# Considering wiring in a generator



## In 2 bikes (Apr 18, 2013)

I have a generator which is capable of running 240v power tools and / or supplying a feed to a home that has suffered a power cut so the house mains is back on line.

In a former life, a long time ago, I qualified as an electrician and I am aware of how to safely power up a house when required, the most important thing being to automatically isolate the house from the commercial supply when running a generator ( so the generator cannot back feed the grid and electrocute a line worker whilst he/she's up the pole in the street that they may assume is off.

In reality the generator set up is temporary as you only get the thing out, plugged in to the house and running when there's an outage. (there are more automatic systems but are generally very expensive and permanently wired in with automatic transfer switch gear which is usually above basic domestic use unless you suffer from outages a lot)

My question is, does anyone have any experience of rigging this set up to a home and did it involve the authorities in terms of having to notify them, or is it a case that only PT sparks are authorised to plug and play?

cheers


----------



## travelling-man (Jun 17, 2011)

I'm not sure if you want experience of the former or latter system but if the former, I just trip the main CB, then attach a lead from genny to socket & fire it up....... frankly, we get so few power cuts, it wouldn't be worth the expense of an auto system.


----------



## In 2 bikes (Apr 18, 2013)

travelling-man said:


> I'm not sure if you want experience of the former or latter system but if the former, I just trip the main CB, then attach a lead from genny to socket & fire it up....... frankly, we get so few power cuts, it wouldn't be worth the expense of an auto system.


Yep, sorry TM, I did mean the basic set up.
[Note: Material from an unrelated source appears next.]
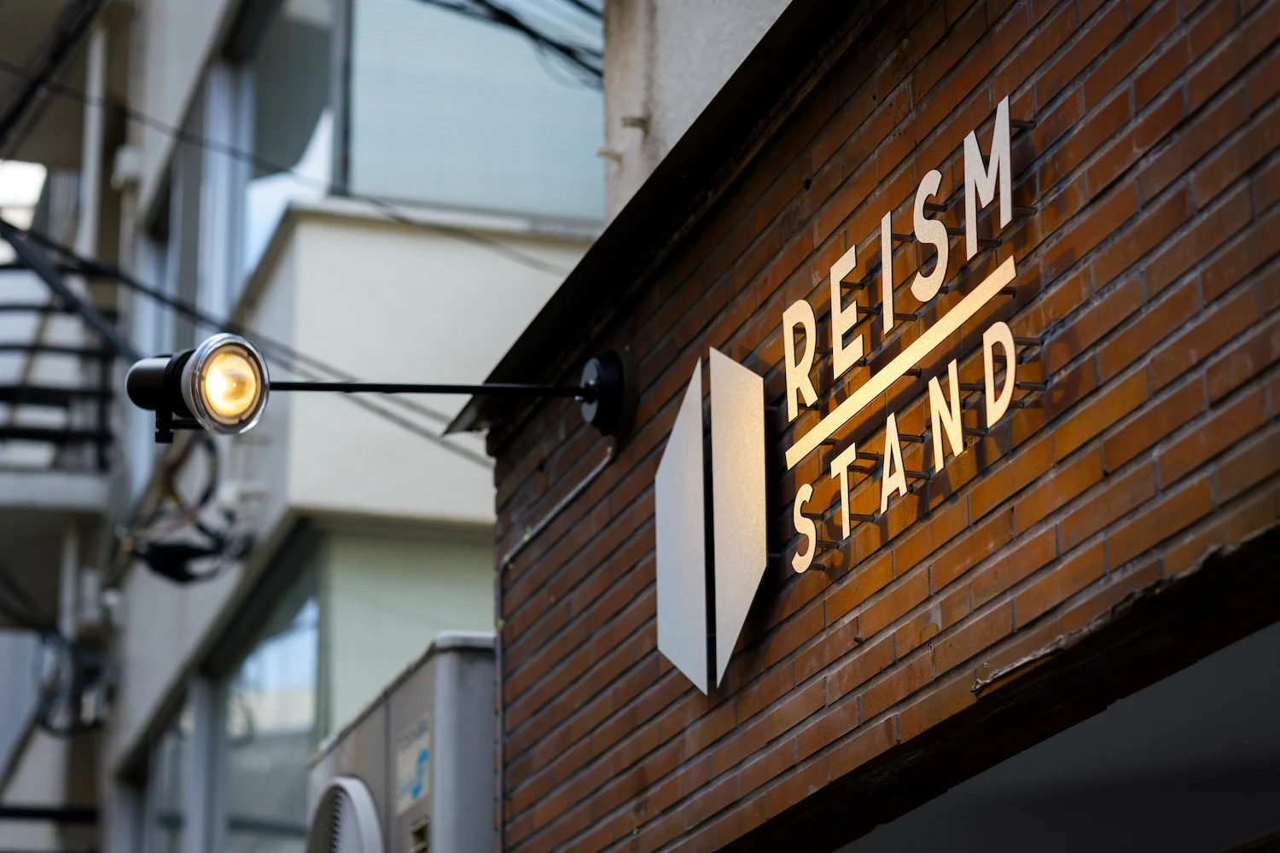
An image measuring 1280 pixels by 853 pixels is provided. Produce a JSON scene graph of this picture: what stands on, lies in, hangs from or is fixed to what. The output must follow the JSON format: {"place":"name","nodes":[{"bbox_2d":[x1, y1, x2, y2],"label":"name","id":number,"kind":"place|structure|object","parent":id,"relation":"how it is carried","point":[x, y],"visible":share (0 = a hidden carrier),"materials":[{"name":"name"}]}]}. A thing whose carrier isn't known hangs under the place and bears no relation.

I'm thinking of a 'commando' socket on a outside wall and a separate distribution board that becomes the fuse board for the selected circuits when the 'switch over' is made from the normal mains board and on to the genny supply.


----------



## travelling-man (Jun 17, 2011)

I've only got a small genny that's enough to power the central heating pump, modem TV & a few lights but all I do with mine is switch the mains CB off and plug it in.......... and for the VERY limited occasions I use it, it's fine like that. 

FWIW, I think I've used mine just 3 times in 2 years.


----------



## BodgieMcBodge (Mar 8, 2013)

Get a two pole two way "break before make" mains isolator and fit a spur through some MCBs just for the generator. Make sure the generator has a sufficient earth, don't connect your generator directly to the house wiring.


----------



## In 2 bikes (Apr 18, 2013)

BodgieMcBodge said:


> Get a two pole two way "break before make" mains isolator and fit a spur through some MCBs just for the generator. Make sure the generator has a sufficient earth, don't connect your generator directly to the house wiring.


Got it...cheers.


----------